▸ Source extract:
────────────────────

The Commission also can impose new requirements on local hiring agencies.

The Bill has a “civil rights” component, namely, to secure citizens’ Constitutional rights from a peace officer who “interferes by threat, intimidation, or coercion with the exercise of those rights. This interference need not be intentional [italics mine]. The interference may arise through “indifference” or “reckless disregard” of the person’s rights.

Violations result in a civil penalty of $25,000 by the Attorney-General.

In addition, citizens may sue the officer for “injunctive relief,” in “a civil action for damages” in Superior Court. The Court may also award the plaintiff “reasonable attorney’s fees.” In certain cases, the violator may be “imprisoned.”

“Speech alone is not sufficient to support an action, unless the speech threatens violence.” BUT “if the person or persons against whom the threat is directed reasonably fears that, because of the speech, violence can be committed against them,” then said speech is prosecutable.

IMPORTANT: “State immunity provisions” that previously protected peace officers from being sued for doing their jobs “shall not apply” (i.e., shall no longer apply) to peace officers.


The Bill would allow certain personnel records of peace officers or applicants to be “made available for public inspection” that had previously been confidential, e.g. gun discharges, actions that caused bodily injury or death, and certain sexual assault practices. This latter (sexual assault) is broadened in definition, to include “the propositioning for or commission of any sexual act while on duty is considered a sexual assault.” (My hunch is that the Celeste Guap case lies behind this.) These records are defined in a very broad manner.

────────────────────

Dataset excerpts
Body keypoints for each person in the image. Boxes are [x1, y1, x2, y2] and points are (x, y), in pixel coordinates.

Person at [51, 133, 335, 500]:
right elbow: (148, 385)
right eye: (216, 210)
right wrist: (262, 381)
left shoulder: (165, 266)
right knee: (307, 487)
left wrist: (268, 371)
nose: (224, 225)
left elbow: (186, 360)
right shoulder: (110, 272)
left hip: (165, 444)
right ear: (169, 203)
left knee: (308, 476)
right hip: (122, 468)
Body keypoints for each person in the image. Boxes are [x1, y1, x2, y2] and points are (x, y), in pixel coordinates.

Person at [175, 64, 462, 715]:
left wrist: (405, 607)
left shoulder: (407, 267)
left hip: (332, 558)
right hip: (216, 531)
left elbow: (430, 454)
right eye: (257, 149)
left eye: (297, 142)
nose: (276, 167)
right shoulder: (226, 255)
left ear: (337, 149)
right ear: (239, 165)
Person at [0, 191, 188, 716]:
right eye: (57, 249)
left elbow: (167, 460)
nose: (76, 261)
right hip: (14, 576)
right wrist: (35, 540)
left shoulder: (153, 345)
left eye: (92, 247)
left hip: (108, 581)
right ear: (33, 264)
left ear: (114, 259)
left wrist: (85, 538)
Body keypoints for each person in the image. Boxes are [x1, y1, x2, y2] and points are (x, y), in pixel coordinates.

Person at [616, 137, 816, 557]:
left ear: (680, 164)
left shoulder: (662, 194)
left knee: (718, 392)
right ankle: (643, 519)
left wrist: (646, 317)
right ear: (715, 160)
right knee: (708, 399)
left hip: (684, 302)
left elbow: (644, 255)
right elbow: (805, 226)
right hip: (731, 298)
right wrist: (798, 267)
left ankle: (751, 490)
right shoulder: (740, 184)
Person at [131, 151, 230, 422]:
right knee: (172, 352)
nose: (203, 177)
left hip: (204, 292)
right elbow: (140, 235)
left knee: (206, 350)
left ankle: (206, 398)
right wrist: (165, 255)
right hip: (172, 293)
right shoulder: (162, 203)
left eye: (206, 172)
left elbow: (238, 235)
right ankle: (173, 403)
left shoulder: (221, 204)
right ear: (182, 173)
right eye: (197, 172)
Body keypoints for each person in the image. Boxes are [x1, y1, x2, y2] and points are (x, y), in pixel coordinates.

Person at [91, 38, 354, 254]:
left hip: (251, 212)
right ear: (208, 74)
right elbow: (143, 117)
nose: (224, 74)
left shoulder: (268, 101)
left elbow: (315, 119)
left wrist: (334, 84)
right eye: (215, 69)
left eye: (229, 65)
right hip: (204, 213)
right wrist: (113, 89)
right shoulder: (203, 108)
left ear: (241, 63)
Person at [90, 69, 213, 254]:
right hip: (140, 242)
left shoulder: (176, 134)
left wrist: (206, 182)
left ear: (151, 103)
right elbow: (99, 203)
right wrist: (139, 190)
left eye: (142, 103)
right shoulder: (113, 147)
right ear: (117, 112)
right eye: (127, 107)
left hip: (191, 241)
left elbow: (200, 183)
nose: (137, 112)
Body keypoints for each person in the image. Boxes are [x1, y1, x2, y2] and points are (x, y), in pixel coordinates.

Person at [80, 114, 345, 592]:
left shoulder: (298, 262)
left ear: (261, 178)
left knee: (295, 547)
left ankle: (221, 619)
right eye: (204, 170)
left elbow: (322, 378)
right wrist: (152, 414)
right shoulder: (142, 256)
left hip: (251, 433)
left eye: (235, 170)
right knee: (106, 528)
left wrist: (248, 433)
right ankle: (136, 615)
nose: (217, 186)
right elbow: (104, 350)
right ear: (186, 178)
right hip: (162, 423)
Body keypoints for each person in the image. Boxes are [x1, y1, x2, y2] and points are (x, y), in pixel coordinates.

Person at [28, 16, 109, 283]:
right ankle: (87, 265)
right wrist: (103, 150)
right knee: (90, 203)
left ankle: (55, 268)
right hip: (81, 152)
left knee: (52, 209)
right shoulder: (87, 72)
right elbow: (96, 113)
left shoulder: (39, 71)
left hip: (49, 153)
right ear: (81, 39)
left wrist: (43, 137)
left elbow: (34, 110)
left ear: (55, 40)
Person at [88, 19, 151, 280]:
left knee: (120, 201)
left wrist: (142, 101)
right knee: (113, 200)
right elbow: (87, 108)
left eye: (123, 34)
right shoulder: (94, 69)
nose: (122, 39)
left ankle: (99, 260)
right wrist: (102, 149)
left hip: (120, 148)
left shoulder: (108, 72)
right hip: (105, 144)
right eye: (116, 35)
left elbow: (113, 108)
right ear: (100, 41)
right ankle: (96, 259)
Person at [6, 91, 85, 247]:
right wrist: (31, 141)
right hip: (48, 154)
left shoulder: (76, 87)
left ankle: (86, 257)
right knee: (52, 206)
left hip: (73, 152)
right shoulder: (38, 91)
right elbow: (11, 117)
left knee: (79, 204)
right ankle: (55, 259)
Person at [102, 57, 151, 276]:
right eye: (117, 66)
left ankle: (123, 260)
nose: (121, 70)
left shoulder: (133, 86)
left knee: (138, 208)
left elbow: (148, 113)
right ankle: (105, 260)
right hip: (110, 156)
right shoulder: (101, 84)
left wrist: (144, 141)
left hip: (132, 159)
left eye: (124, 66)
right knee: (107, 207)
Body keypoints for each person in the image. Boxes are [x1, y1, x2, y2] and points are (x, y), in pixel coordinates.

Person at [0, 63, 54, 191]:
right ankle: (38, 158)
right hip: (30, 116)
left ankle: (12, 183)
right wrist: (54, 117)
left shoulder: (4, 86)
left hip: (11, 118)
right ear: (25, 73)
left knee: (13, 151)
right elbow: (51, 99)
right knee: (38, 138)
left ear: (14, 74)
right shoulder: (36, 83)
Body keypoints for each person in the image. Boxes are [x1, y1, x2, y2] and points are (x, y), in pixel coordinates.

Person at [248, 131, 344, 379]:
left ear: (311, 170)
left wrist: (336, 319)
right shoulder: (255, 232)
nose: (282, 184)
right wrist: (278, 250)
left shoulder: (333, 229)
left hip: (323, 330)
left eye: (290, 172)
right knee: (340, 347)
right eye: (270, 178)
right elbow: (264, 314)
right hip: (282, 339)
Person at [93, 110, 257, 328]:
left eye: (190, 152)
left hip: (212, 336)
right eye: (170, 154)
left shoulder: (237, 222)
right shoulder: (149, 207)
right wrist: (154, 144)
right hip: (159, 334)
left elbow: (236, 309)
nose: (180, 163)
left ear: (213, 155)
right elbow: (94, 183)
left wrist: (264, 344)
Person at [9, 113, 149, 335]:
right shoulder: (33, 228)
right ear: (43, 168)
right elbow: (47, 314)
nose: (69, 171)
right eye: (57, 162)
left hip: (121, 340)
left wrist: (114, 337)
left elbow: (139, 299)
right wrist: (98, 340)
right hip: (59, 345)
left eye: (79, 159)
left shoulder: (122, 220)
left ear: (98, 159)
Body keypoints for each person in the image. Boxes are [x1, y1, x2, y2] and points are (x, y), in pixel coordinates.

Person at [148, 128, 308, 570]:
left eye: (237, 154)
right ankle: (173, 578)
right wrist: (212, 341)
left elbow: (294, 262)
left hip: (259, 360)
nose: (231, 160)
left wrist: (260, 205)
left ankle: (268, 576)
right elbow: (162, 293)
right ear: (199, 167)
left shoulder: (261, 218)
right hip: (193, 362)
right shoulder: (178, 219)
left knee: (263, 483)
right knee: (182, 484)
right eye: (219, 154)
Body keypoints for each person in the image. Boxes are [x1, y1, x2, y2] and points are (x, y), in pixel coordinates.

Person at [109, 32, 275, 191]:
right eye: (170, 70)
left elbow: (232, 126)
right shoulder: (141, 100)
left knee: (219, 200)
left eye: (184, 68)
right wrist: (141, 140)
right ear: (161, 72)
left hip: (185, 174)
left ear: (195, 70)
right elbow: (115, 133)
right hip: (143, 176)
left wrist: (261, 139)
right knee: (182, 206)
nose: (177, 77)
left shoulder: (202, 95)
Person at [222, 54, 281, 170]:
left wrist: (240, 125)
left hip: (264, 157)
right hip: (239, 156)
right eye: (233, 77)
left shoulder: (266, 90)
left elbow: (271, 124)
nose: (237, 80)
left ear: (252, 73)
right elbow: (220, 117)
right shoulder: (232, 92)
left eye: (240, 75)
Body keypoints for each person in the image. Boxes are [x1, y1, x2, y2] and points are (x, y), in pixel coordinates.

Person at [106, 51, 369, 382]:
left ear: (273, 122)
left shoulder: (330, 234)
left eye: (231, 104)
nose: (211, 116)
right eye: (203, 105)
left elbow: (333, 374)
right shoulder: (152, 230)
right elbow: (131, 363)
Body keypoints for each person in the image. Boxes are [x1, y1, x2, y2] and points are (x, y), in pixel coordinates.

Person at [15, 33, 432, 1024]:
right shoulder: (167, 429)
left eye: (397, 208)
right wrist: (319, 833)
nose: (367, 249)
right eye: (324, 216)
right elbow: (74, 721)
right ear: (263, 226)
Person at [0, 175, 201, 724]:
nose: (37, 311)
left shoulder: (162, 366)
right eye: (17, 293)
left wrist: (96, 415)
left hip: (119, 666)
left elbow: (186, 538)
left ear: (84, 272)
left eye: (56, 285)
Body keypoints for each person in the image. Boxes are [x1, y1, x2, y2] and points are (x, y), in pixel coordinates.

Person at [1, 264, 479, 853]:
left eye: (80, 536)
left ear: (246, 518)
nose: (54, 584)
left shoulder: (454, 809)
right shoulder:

────────────────────

▸ Work instruction: Transcribe the part of the bill summary between "The Bill would" and "very broad manner.", inclusive.

▸ Response box:
The Bill would allow certain personnel records of peace officers or applicants to be “made available for public inspection” that had previously been confidential, e.g. gun discharges, actions that caused bodily injury or death, and certain sexual assault practices. This latter (sexual assault) is broadened in definition, to include “the propositioning for or commission of any sexual act while on duty is considered a sexual assault.” (My hunch is that the Celeste Guap case lies behind this.) These records are defined in a very broad manner.